Поездка напоминала падение Алисы в кроличью нору — я даже перестал бояться. Вот только верёвка закончилась раньше, чем спуск. Кати по-прежнему не было видно, однако далеко внизу маячил жёлтый свет. Аркадий, висевший рядом со мной, указал на что-то, и я ахнул — страховка Кати болталась обрезанным концом!
Пришлось снова брать себя в руки: не страшно, в рюкзаке есть двести метров запаса. Крайне осторожно мы вбили новый кол и приладили на ремень новую верёвку. Родительское сердце неустанно подгоняло, а где-то под ним зарождалась колючая паника. Я чувствовал, как в жилах пульсирует кровь. Дышать становилось тяжелее.
После второго скольжения мы оказались в пещере, где со сложенными на груди руками нас поджидала Катя.
— Слава богу! — я не смог сдержать облегчения, но после необдуманного выкрика вжал голову в плечи и прикрыл глаза.
Обошлось без обвалов. Катя, не говоря ни слова, поманила за собой.
По периметру пещеры стояли вертикальные короба с окнами и мягкой голубой подсветкой. Я сразу понял, что это — хоть и сомневался в реальности происходящего. А пол по центру… Вместо него было вмонтировано прозрачное стекло, подходить к которому решительно не хотелось — но Катя подтолкнула в спину.
Там, под стеклом, раскинулся город. Заиндевевшие здания, улицы, площади. Они отличались от привычных нам обтекаемыми формами и полным отсутствием жизни. Я словно взобрался на Mahanakhon SkyWalk — это башня с прозрачным полом и восхитительным видом на Бангкок.
— Это невозможно! — шептала Катя, — На сколько метров от уровня моря мы спустились?
Аркадий восхищённо присвистнул и вытащил из рюкзака фотоаппарат.
— Не думал, что пригодится, — сказал он, усердно щёлкая затвором.
В глаза бросилась табличка, вбитая в углу комнаты. Никаких надписей — только универсальный язык картинок. Левый столбец: человечек заходит в пещеру — стрелка вверх и цветы — большая зелёная кнопка. Правый: человечек заходит в пещеру — стрелка вверх и снежинка — человечек выходит из пещеры.

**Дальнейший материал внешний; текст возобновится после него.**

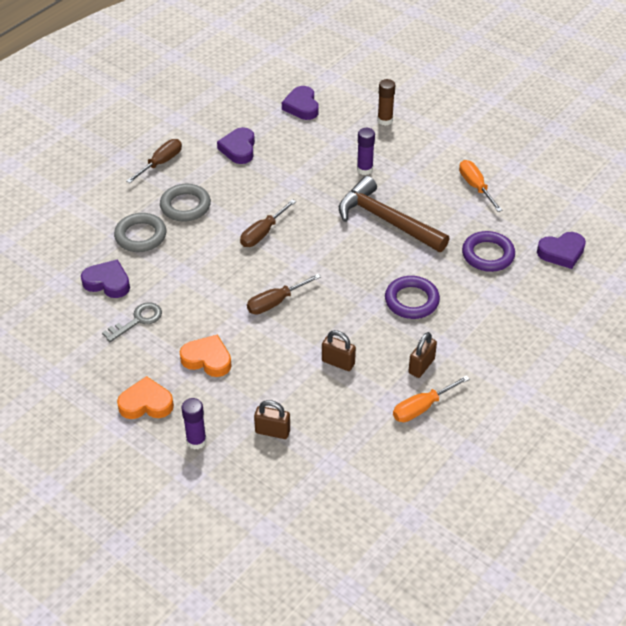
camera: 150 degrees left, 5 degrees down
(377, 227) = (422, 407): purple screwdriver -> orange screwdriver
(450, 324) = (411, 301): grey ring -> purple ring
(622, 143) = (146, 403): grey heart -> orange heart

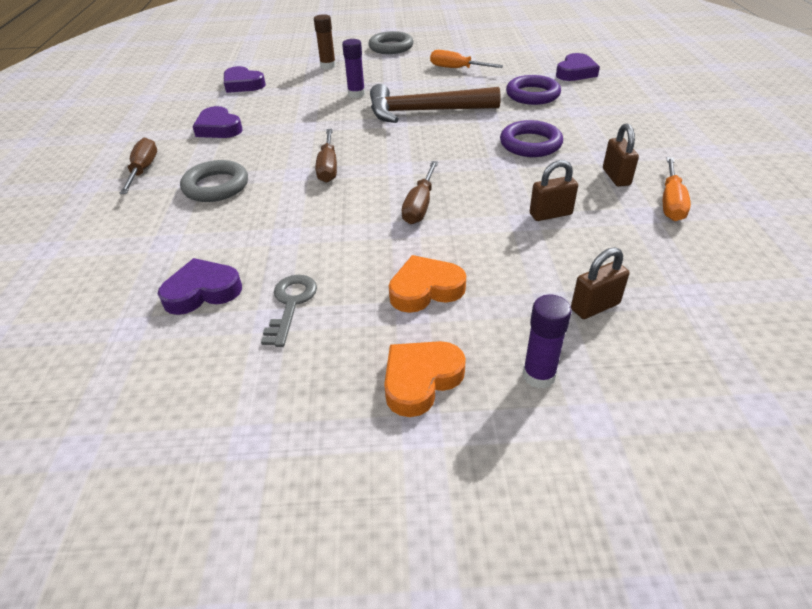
camera: 40 degrees left, 5 degrees down
(140, 236) = (193, 231): grey ring -> grey ring (391, 47)

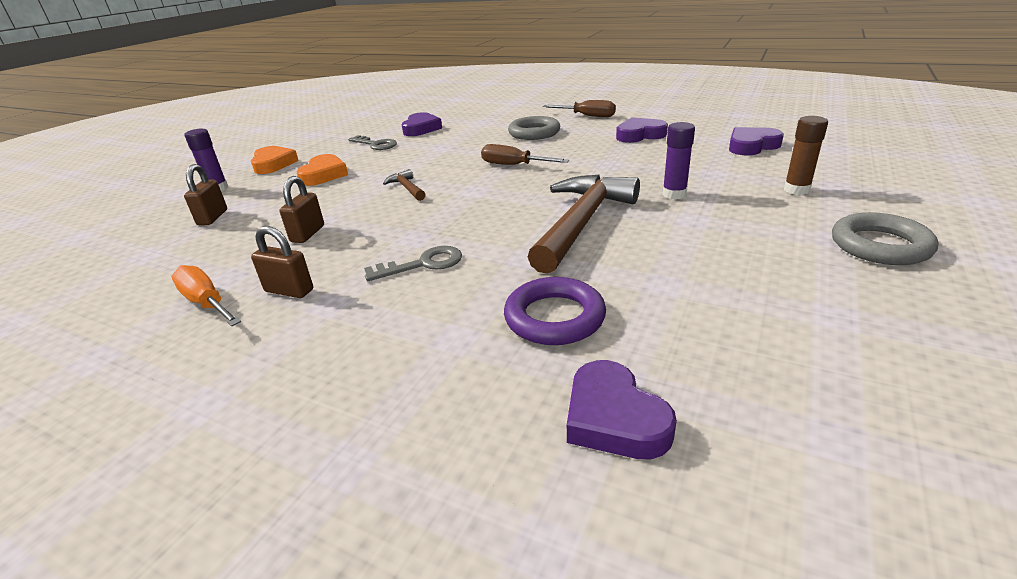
camera: 120 degrees right, 10 degrees down
(420, 205) = (407, 188): brown screwdriver -> brown hammer
(457, 69) = (727, 281): orange screwdriver -> none
(530, 144) = (423, 264): purple ring -> grey key

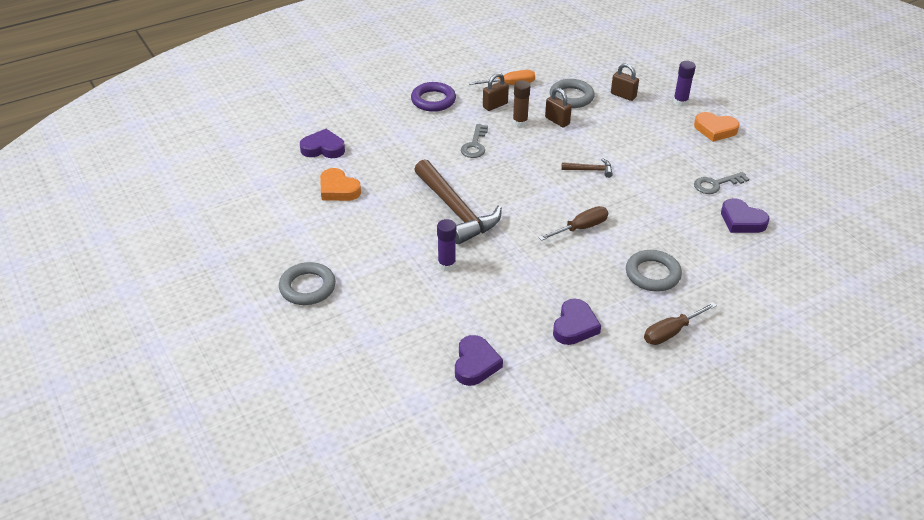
camera: 120 degrees right, 10 degrees up
(231, 245) = (571, 97): none -> grey ring
(324, 175) = (660, 145): orange heart -> orange heart (338, 189)
(554, 317) = (386, 161): purple ring -> purple ring (433, 100)
(796, 190) = (388, 317): brown glue stick -> brown glue stick (520, 122)

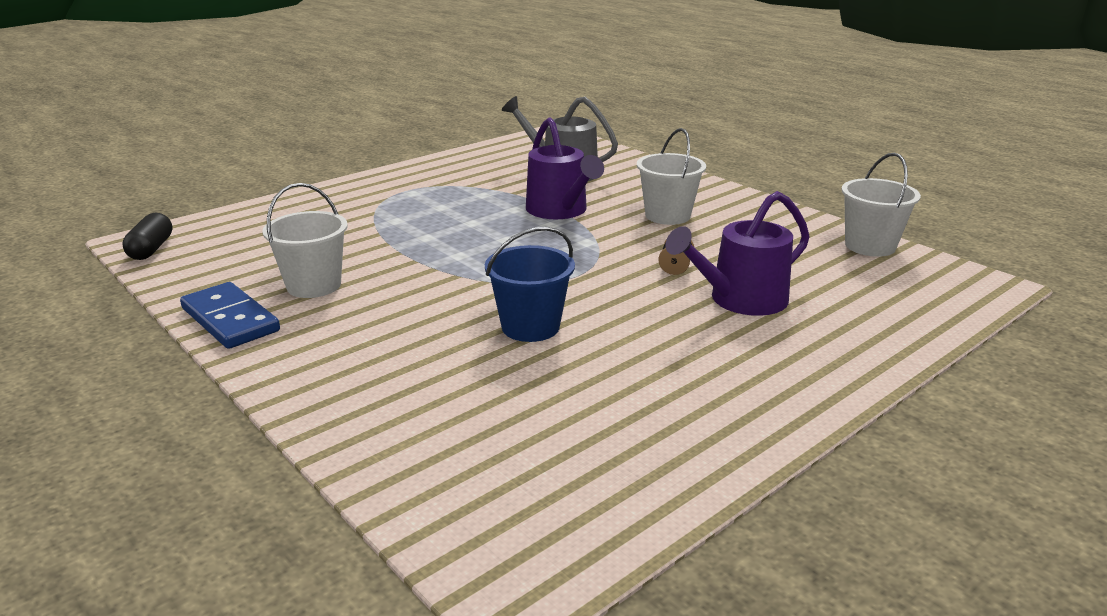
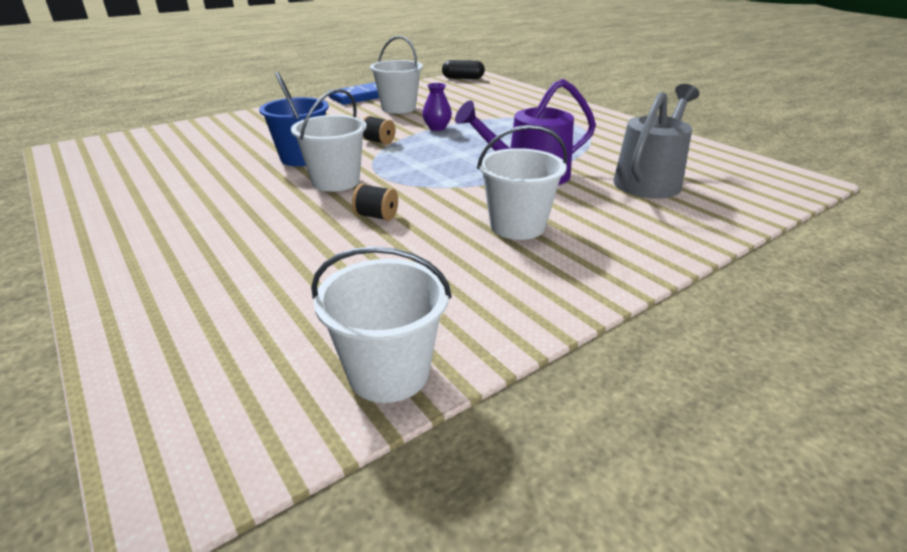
camera: 95 degrees right, 5 degrees up
(413, 255) = (437, 128): none -> purple vase
(465, 286) = (378, 141): none -> black spool
(600, 296) = (336, 181): none -> white bucket
(741, 300) = (288, 240): purple watering can -> none

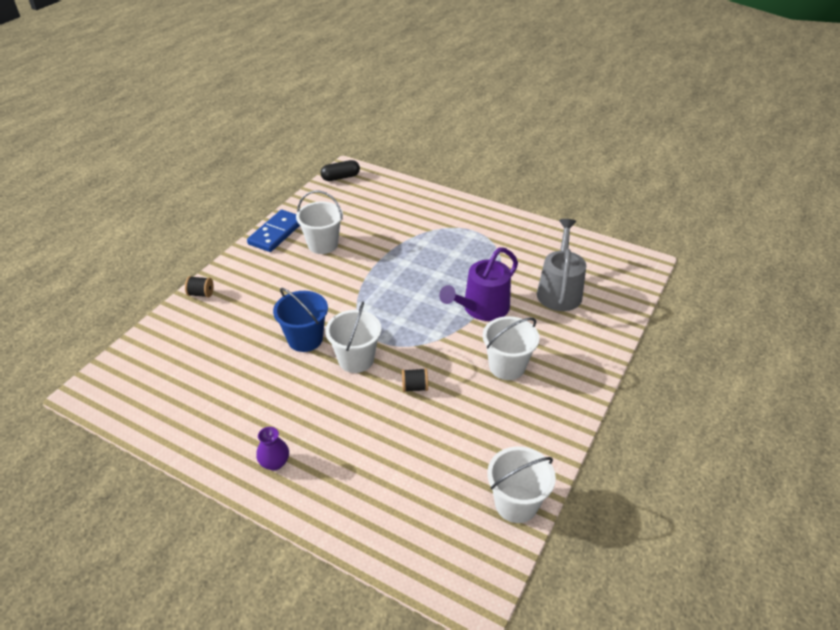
camera: 25 degrees left, 10 degrees up
(378, 141) = (345, 299): black spool -> black spool (201, 294)
(437, 128) = (376, 266): purple vase -> purple vase (275, 463)

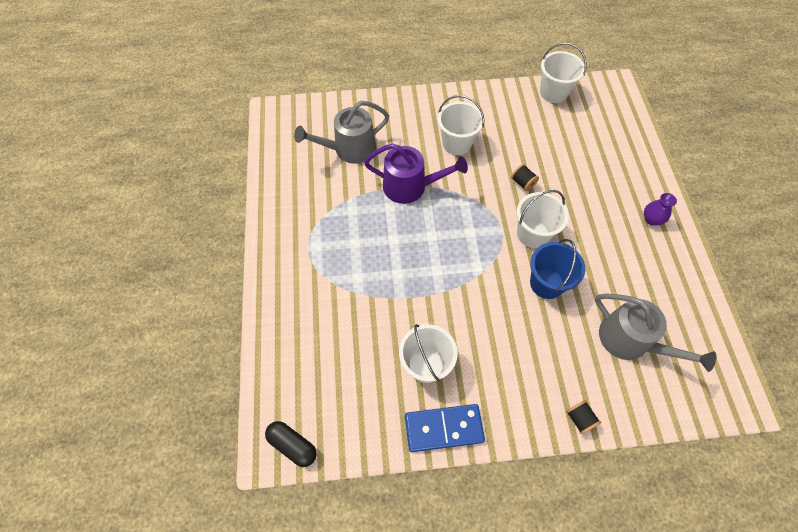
camera: 125 degrees left, 20 degrees up
(206, 357) = (630, 340): none -> grey watering can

— Долго им придётся ждать, — озвучил я то, что у всех вертелось на языке. В происходящее верилось со скрипом, однако за спящий в криокапсулах народ было по-настоящему грустно.
Конечно, мы заглянули внутрь — но за матовым стеклом лишь угадывались очертания человеческих фигур. На первый взгляд — совершенно обычных. На второй — показалось, что головы были крупнее наших. Но большего увидеть не удалось.
Закралась шальная мысль нажать на зелёную кнопку вопреки инструкциям на картинках. Но я не знал, к чему это приведёт — проснётся ли вся цивилизация разом или кто-то один, на правах старшего?
На обратной дороге молчали. Когда добрались до станции и встретились с её работниками, не смогли поделиться открытием — словно это было чем-то личным, сокровенным.
Аркадий зашёл в хибару вместе с нами и первым делом включил фотоаппарат, из которого тут же брызнули искры и повалил дым. Втроём переглянулись и разочарованно выдохнули.
— Наверное, из-за перепада температур, — неуверенно протянул Аркадий.
Но ничто не могло по-настоящему омрачить наше настроение. Невероятно! Только что мы обнаружили не какого-то мамонта, а целую древнюю цивилизацию! Это открытие затмит и древних Майя, и египетские пирамиды, и любой репортаж с РенТВ.